• BRIEF: Can you rewrite the stretch from the start of the material through the line containing "Livraison offerte à partir de 200 €", swapping "episodio" for "capítulo" and leaving everything else unchanged?

• DATA TO PROCESS:
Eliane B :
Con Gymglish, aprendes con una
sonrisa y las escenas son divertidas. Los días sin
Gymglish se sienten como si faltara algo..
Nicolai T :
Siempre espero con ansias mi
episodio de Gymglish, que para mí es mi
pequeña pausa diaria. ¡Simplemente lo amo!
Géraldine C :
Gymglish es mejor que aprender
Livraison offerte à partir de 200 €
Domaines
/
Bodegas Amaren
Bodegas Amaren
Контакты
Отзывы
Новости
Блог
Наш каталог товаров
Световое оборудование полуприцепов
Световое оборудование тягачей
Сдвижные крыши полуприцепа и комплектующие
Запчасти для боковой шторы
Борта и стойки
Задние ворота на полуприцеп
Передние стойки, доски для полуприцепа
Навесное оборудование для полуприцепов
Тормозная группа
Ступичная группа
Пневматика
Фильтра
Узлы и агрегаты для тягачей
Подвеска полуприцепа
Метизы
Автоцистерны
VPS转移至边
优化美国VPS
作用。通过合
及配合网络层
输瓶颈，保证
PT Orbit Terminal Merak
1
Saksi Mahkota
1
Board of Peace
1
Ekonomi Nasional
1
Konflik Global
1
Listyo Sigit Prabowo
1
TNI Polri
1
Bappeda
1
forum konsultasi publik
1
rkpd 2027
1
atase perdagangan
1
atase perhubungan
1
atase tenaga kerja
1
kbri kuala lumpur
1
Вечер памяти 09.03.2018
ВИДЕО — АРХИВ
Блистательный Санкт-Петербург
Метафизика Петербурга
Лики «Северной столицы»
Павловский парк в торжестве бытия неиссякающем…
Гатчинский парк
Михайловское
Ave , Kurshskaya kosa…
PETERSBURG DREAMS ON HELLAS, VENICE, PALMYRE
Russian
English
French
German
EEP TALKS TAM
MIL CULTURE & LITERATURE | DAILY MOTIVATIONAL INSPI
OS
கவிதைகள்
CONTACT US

• EXERCISE ANSWER:
Eliane B :
Con Gymglish, aprendes con una
sonrisa y las escenas son divertidas. Los días sin
Gymglish se sienten como si faltara algo..
Nicolai T :
Siempre espero con ansias mi
capítulo de Gymglish, que para mí es mi
pequeña pausa diaria. ¡Simplemente lo amo!
Géraldine C :
Gymglish es mejor que aprender
Livraison offerte à partir de 200 €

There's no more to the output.